Engagement: This chart struggles to hold the attention of the user until the end of its own basic information. The constant darting back and forth of the eyes makes the headline point, that Trump is losing favor with Independent voters, difficult to reach.
From these specifics, I had two clear goals. First and foremost: reduce eye movement. Centralize the data so that everything is not so spread apart and can be understood quicker. Second: use a more appropriate color. Associate the polling information with something thematic.. A visualization method that clearly solved both problems jumped out to me right away: A diverging bar chart. Instead of three separate bars in three separate columns, it would be three bars in, effectively, one column. This would definitely reduce eye movement, and the nature of number lines meant information regarding negative numbers, the decrease between the two polls (which was the major information attempting to be communicated in the original chart) would be on the left side of the graphic, closest to the category names. This is important because when users read information in English, they tend to read from left-to-right, top-to-bottom. Putting the most important information on the left-most side of the graph then, is a boon for people’s understanding of this chart.

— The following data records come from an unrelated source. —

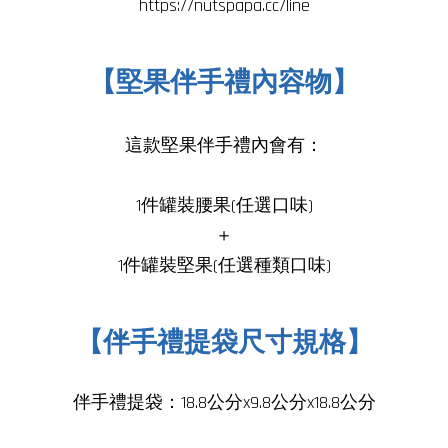
https://nutspapa.cc/line
【堅果伴手禮內容物】
這款堅果伴手禮內會有：
1件
罐裝腰果
(任選口味)
＋
1件
罐裝堅果(任選種類口味
)
【伴手禮提袋尺寸規格】
伴手禮提袋：18.8公分x9.8公分x18.8公分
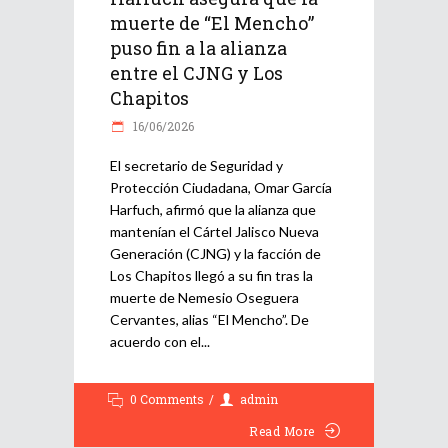
muerte de “El Mencho”
puso fin a la alianza
entre el CJNG y Los
Chapitos
16/06/2026
El secretario de Seguridad y
Protección Ciudadana, Omar García
Harfuch, afirmó que la alianza que
mantenían el Cártel Jalisco Nueva
Generación (CJNG) y la facción de
Los Chapitos llegó a su fin tras la
muerte de Nemesio Oseguera
Cervantes, alias “El Mencho”. De
acuerdo con el
0 Comments
admin
Read More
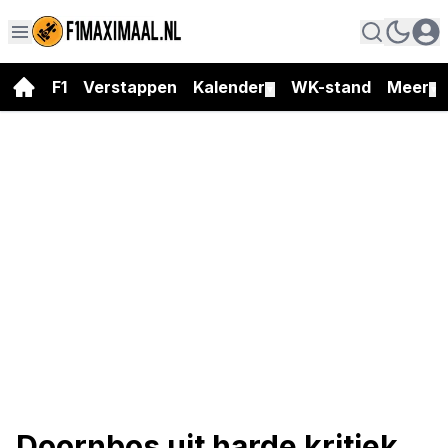
F1
Verstappen
Kalender
WK-stand
Meer
▼
▼
Doornbos uit harde kritiek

The color choice would also change from a random purple, to a green for approval. These design thoughts brought me to my first draft of this new visualiztion, pictured below.
This design has major pitfalls that are due entirely to the medium it was designed in. I am not an artist. I had to buy colored pencils for this, I literally did not own any. Yes, the rows and bars are different thicknesses, yes, you can barely read my handwriting, yes, I scribbled out numbers because I made mistakes. None of these are what I will focus on. There are issues with this design outside of its medium that I discovered through testing it. One classmate, I will refer to them as Student 1: an MSPPM candidate, had a clear understanding of what the chart was attempting to communicate, could quickly see the relationship between each variable, but criticized the choice of color on one ground I did not consier: color blindness. Red-Green color blindeness was their main concern, and I acknowledged that there was very little to distinguish both the two separate polls, as well as the polling information from the difference information. Another peer, Student 2: another MSPPM candidate, could not intuit from the title what the information was, and was therefore confused until they discovered the legend at the bottom. In my testing phase, the misplacement of the legend was a common theme, as putting that same information at the top of the chart would make it much quicker to interpet: my main goal. Conversation died down for a beat until I suggested that I was also thinking of using a mix of this diverging bar chart and a bullet chart, to cut down on the amount of bars and represent the difference multiple, spatial ways. Student 1, when this idea was suggested, responded with “I really like that idea”. With all this feedback in mind, I set forth into Tableau to create my final product.
Part III: Results
The above visualization is my final product, and a direct integration of Student 1’s affirmation of my new bullet-diverging bar chart idea. I personally think this is a better way of representing the data than the original CNN graphic.